Operation Payback's hybrid approach
By harnessing the power of social media – Twitter, Facebook, and Internet message boards like 4chan – Anonymous has apparently convinced a number of other botnet operators to join in the attacks, botnet experts say.
"When you get a whole bunch of people who happen to have say, only 10,000 machines under their control or less, none may be individually capable of building a really big botnet," says David Dittrich, an expert in denial of service attacks at the University of Washington. "But if someone can get them all on the same page through blogging and twittering, and get them at the same time instead of dispersed, you get effectiveness of a much larger botnet."
Anonymous members have essentially posted virtual handbills across the Internet to rally new participants. Twitter posts have been used to organize, time, and target their attacks.
"We will fire at anyone or anything that tries to censor WikiLeaks, including multi-billion [dollar] corporations such as Paypal.

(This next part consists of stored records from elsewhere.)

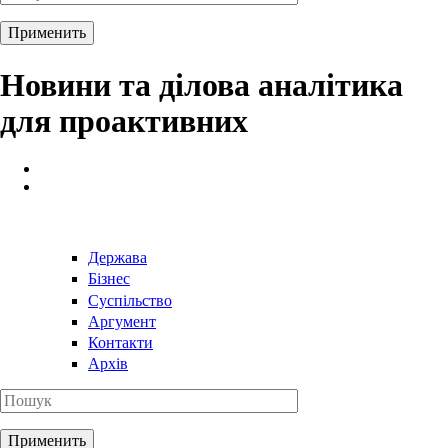
Новини та ділова аналітика
для проактивних
Держава
Бізнес
Суспільство
Аргумент
Контакти
Архів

Twitter, you're next for censoring #WikiLeaks discussion," reads a virtual handbill circulated on the Internet Monday prior to a second DDoS attack on Paypal, according to Panda Labs, an Internet security research firm.

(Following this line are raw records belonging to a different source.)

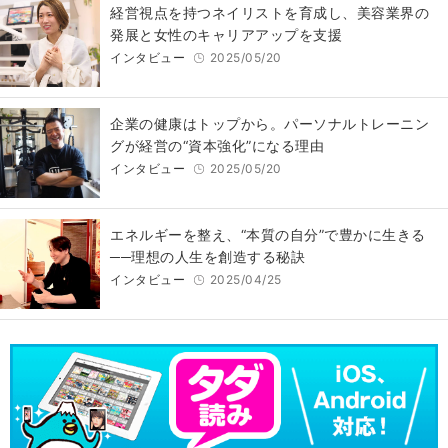
経営視点を持つネイリストを育成し、美容業界の
発展と女性のキャリアアップを支援
インタビュー
2025/05/20
企業の健康はトップから。パーソナルトレーニン
グが経営の“資本強化”になる理由
インタビュー
2025/05/20
エネルギーを整え、“本質の自分”で豊かに生きる
──理想の人生を創造する秘訣
インタビュー
2025/04/25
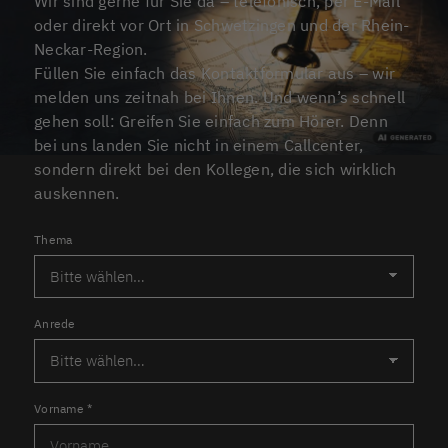
Wir sind gerne für Sie da – telefonisch, per E-Mail
oder direkt vor Ort in Schwetzingen und der Rhein-
Neckar-Region.
Füllen Sie einfach das Kontaktformular aus – wir
melden uns zeitnah bei Ihnen. Und wenn’s schnell
gehen soll: Greifen Sie einfach zum Hörer. Denn
bei uns landen Sie nicht in einem Callcenter,
sondern direkt bei den Kollegen, die sich wirklich
auskennen.
Thema
Anrede
Vorname
*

The same cyberposter that announced an attack on PayPal also advertises how to locate and use Anonymous's homegrown cyberattack weapon, dubbed the Low Orbit Ion Cannon (LOIC). That fanciful name (accompanied by equally fanciful graphics of a space-laser-like weapon come hovering above the Earth in another file), is essentially about organizing a botnet or group of computers for DDoS attacks.

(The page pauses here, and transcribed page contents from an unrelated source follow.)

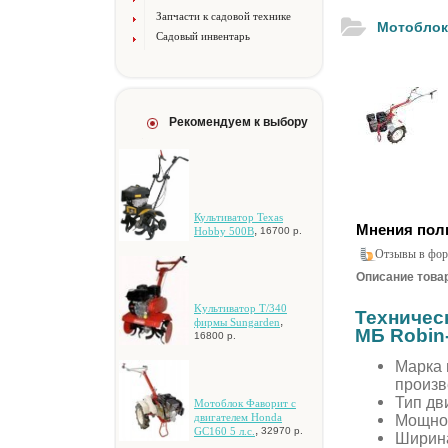
Запчасти к садовой технике
Мотоблок
Садовый инвентарь
Рекомендуем к выбору
Культиватор Texas
Мнения пол
,
Hobby 500B
16700 р.
Отзывы в фор
Описание товар
Kультивaтop T/340
Техничес
,
фиpмы Sungarden
МБ Robin
16800 р.
Марка 
произв
Тип дв
Moтoблoк Фaвopит c
двигaтeлeм Honda
Мощнос
,
GC160 5 л.c.
32970 р.
Ширина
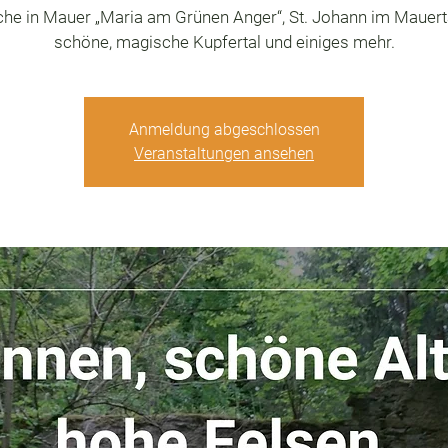
che in Mauer „Maria am Grünen Anger“, St. Johann im Mauert
schöne, magische Kupfertal und einiges mehr.
Anmeldung abgeschlossen
Veranstaltungen ansehen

Social networks spread the word
"We're seeing more and more instances where social networks are allowing a message to spread to large number of people very quickly," says Professor Dittrich. "So it's representative of what we've seen before, but at a far larger scale and moving more rapidly than anything we've seen."
The Anonymous LOIC botnet is voluntary. Likeminded individuals can visit a website or other Internet location and get the electronic files needed to turn their computer into a larger weapon that attacks various sites. By Wednesday morning, Panda Labs reported roughly 2,200 computers at one point joining the LOIC attacks.
But the LOIC could be primarily a public relations smokescreen, a figleaf intended to convey an uprising of morally outraged masses, experts say. By itself it is not nearly powerful enough to bring down a large robust website. Even a botnet with 10,000 computers would not be nearly enough to cause serious trouble to Visa or Mastercard, Dittrich says. It requires getting many botnet operators or bot-herders to participate of their own free will, he says.
Operation Payback may be novel in scale, but not in approach. At a World trade organization meeting in Seattle in 1999, a group calling itself the "Electronic Disruption Theater" offered software code that would run on individual computers, so that DDoS attacks on the websites for the meeting would appear to come from thousands of volunteers that didn't like WTO and wanted to protest. The Anonymous attack appears to be the same, but far larger – and drawing in other bot-herders, too, Dittrich says.
"Anonymous now has a bunch of people using a bunch of different types of attacks," he says. "Whatever they have on hand."
"I am of the firm opinion that bot herders (botnet administrators) are lending a few hours of their botnet time," writes Faisal Khan, CEO of Net Access Communication Systems, an expert in denial of service attacks. Small botnets with just 250 to 500 machines "are sooooo common that 16-year-old kids are herding such a bot."
There are literally tens of thousands of such-sized bots, he writes. So when news hits that Paypal is under a DDoS, many small botnet herders may just decide to spend an hours worth of their botnet time hammering it, too. "Add a couple of hundred bot nets doing this and PayPal will have a very hard time staying up," he says.